BEGIN DATA PROVIDED

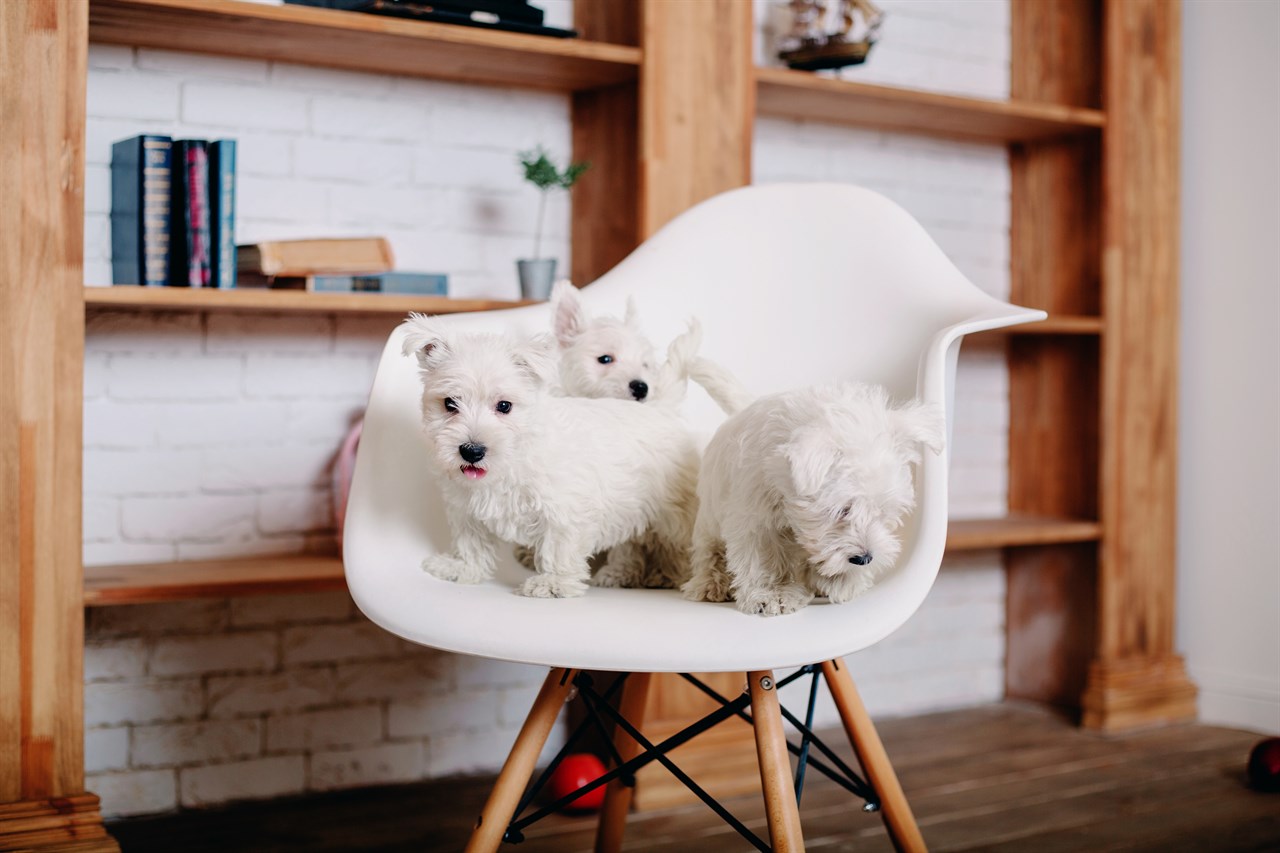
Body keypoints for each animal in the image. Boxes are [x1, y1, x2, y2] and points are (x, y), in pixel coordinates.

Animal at [399, 313, 701, 596]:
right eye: (450, 403)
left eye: (504, 406)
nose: (472, 451)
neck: (512, 458)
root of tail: (661, 408)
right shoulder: (466, 509)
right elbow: (470, 543)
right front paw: (460, 568)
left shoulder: (564, 509)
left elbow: (558, 548)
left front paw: (553, 584)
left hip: (673, 511)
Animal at [686, 368, 947, 614]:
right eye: (842, 510)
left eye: (882, 511)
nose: (863, 559)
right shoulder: (753, 517)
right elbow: (764, 557)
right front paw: (772, 593)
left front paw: (841, 579)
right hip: (710, 517)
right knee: (709, 550)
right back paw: (711, 583)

END DATA PROVIDED

Each line of the data is to be duplicated exactly; pictures stay out of the copy.

Body keypoints for each animal in the image. Boxes are [x1, y1, x2, y2] and points are (x, y), in pixel coordinates.

Animal at [399, 313, 701, 596]:
right eye: (450, 403)
left eye: (504, 406)
nose: (472, 451)
neck: (512, 458)
root of tail: (661, 408)
right shoulder: (466, 509)
right elbow: (470, 543)
right front paw: (460, 568)
left shoulder: (564, 509)
left elbow: (558, 548)
left front paw: (553, 584)
left hip: (673, 511)
Animal at [686, 368, 947, 614]:
right eye: (842, 510)
left eye: (882, 511)
nose: (863, 559)
right shoulder: (753, 517)
right elbow: (764, 557)
right front paw: (772, 593)
left front paw: (841, 579)
right hip: (710, 517)
right knee: (709, 550)
right back paw: (711, 583)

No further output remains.